• DATA FOR THIS EXERCISE:
[Start of section]
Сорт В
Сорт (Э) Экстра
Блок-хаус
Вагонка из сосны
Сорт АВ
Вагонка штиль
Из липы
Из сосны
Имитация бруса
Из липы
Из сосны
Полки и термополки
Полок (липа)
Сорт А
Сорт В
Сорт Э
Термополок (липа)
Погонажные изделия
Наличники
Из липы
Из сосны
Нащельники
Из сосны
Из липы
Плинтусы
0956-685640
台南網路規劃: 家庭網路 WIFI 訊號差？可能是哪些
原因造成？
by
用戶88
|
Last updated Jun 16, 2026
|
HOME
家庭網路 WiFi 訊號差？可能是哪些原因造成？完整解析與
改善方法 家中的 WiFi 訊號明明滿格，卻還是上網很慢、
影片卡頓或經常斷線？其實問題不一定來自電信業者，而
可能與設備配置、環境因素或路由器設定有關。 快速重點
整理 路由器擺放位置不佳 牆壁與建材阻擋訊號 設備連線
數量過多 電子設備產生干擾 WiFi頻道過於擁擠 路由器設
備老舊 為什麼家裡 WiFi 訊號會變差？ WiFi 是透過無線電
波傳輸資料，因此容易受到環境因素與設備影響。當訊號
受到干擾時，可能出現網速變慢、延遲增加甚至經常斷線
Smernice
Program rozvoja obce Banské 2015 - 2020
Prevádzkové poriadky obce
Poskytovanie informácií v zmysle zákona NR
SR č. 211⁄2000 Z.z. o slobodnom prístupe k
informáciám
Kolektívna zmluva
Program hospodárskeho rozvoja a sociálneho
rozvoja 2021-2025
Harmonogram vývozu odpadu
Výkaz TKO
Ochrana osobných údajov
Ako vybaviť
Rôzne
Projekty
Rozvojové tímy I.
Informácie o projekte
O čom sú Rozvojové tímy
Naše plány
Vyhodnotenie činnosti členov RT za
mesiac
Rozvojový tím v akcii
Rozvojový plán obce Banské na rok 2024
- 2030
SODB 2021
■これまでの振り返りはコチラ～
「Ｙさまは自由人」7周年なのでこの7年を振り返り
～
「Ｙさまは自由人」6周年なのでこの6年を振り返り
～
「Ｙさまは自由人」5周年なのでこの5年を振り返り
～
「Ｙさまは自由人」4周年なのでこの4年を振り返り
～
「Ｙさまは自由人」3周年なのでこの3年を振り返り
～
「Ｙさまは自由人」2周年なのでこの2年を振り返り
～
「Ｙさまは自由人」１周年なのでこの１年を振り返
[End of section]
• WORK INSTRUCTIONS:
With no other words, report how many lines in the entries hold the string "tímy".

• RESPONSE AREA:
2